Shares tumble as sell-off sweeps global markets
Market report: Over €2bn wiped off Irish stocks as Iseq slumps 3%
A nervous mood reigned throughout the session
Shares tumbled as a sell-off swept global markets after the arrest of a top Huawei executive in Canada in relation to alleged violations of US sanctions. The move riled Beijing and renewed worries about US-China trade tensions. European stocks began the day in negative territory and went further in the red after Wall Street opened strongly lower.
With a crucial Brexit vote also taking place in Westminster next Tuesday, a nervous mood reigned throughout the session.
Some €2 billion was wiped off the value of Irish stocks as the Iseq slumped 3 per cent, a decline that was in line with the downward trend for markets across Europe as a “risk-off” tone dominated.
Despite lower oil prices, Ryanair was an underperformer on a day of few performers. Its stock fell 5 per cent to €11.22 after the airline sector across Europe suffered in the wake of a poor trading update from Norwegian Air.
Building materials group CRH was another heavy faller, dropping 5.1 per cent to €22.23, following weak sentiment towards its peers in the US.
Bank of Ireland dropped 3.4 per cent to €5.25, with traders citing its exposure to the UK on an all-round weak day for bank stocks. Paper and packaging group Smurfit Kappa fell 4.5 per cent to €21.88 as containerboard prices weakened.
Paddy Power Betfair was one of a number of bookies that were under pressure following a UK report that gambling companies have agreed to stop advertising during live sport broadcasts, such as football matches, amid growing pressure from politicians. It fell 2.9 per cent to €73.70.
The FTSE 100 closed down almost 3.2 per cent, which was its worst performance since June 2016, when the UK voted to leave the European Union. The mid-cap FTSE 250 was down 2.8 per cent.
Falling oil and commodities prices hit heavyweight stocks, with the oil and mining sectors down 4.5 per cent and 4 per cent respectively as exporting bloc OPEC ended a key meeting without making a decision on crude output. Irish company Tullow Oil fell 7 per cent on its London listing as a result.
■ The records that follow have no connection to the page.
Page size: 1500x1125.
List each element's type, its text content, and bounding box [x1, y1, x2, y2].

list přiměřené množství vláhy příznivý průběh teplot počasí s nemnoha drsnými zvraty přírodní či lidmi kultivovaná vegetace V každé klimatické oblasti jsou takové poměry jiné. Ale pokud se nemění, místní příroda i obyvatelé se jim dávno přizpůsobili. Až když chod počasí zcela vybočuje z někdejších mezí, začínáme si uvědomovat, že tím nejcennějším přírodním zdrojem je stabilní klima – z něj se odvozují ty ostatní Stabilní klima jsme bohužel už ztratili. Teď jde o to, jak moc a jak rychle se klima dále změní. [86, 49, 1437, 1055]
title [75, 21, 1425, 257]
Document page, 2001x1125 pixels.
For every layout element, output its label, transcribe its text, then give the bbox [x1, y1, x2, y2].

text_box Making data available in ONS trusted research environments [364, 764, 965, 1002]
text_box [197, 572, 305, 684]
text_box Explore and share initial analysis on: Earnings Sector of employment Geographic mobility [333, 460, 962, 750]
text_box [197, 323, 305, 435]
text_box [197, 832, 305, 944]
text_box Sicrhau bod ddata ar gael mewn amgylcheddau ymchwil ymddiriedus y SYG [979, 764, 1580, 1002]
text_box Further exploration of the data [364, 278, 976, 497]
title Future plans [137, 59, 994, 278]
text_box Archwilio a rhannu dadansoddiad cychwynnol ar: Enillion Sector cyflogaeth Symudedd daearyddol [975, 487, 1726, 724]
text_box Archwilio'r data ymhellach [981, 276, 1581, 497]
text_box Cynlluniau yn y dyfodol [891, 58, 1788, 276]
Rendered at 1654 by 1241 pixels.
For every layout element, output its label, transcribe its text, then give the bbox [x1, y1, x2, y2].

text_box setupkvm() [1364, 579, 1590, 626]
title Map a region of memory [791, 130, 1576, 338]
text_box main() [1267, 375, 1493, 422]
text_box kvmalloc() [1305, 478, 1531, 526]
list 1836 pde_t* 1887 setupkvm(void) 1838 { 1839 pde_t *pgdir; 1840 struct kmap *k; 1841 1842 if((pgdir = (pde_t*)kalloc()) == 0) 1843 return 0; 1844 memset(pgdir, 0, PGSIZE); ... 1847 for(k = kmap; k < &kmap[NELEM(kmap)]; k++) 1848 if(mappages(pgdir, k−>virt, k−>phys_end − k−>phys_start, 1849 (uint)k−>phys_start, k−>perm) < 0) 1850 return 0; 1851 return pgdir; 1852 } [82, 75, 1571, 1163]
Industrial metals prices fell on Thursday and copper hit a three-week low after the arrest of Chinese smartphone maker Huawei’s chief financial officer dampened hopes for resolution to the US-China trade conflict.
On the mid-cap index, Indivior topped the fallers, down 11.4 per cent, as investors moved out of the drugmaker ahead of its demotion to the small-cap index. The stock has been hit hard by a US court ruling that allowed a rival to sell a copycat version of its blockbuster Suboxone drug.
The Stoxx Europe 600 ending 3.1 per cent lower, its worst session since the sell-off of June 27th, 2016, in the wake of the Brexit vote. The Stoxx 600 has fallen to a level not seen since December 2016, with all sectors deeply in the red on Thursday, while Germany’s Dax slipped into bear market.
The Dax was down 3.5 per cent on the day, while France’s Cac 40 ended 3.3 per cent lower.
Norwegian Air Shuttle plunged more than 15 per cent after releasing traffic numbers that showed soft “load factors”, or the percentages of its aircraft that it is managing to fill, while a loss on a fuel hedge contract added to its woes.
Telecoms company Ice Group postponed a planned listing on the Oslo stock exchange as a result of the global stock market turmoil.
Yields on top-rated German government bonds tumbled to new six-month lows, as a global equity selloff and a renewed slide in oil prices sent investors scurrying for safe-haven assets.
Wall Street stocks retreated with along with crude oil prices on persistent concern that the rate of global economic growth has peaked at the same time central banks scale back stimulus. The S&P 500 was on track to slump for a second day, though tech stocks such as Netflix and Google-parent Alphabet provided a modicum of support.
Financial markets remained volatile as investors reckoned the trade truce between China and the US won’t last after the arrest of Huawei’s chief financial officer, Meng Wanzhou.
Bank shares in the S&P 500 fell more than 2.5 per cent, as Treasury yields slid to the lowest since August. Traders have started to doubt the Federal Reserve will raise rates even once next year as economic growth falters. – Additional reporting: Reuters /Bloomberg.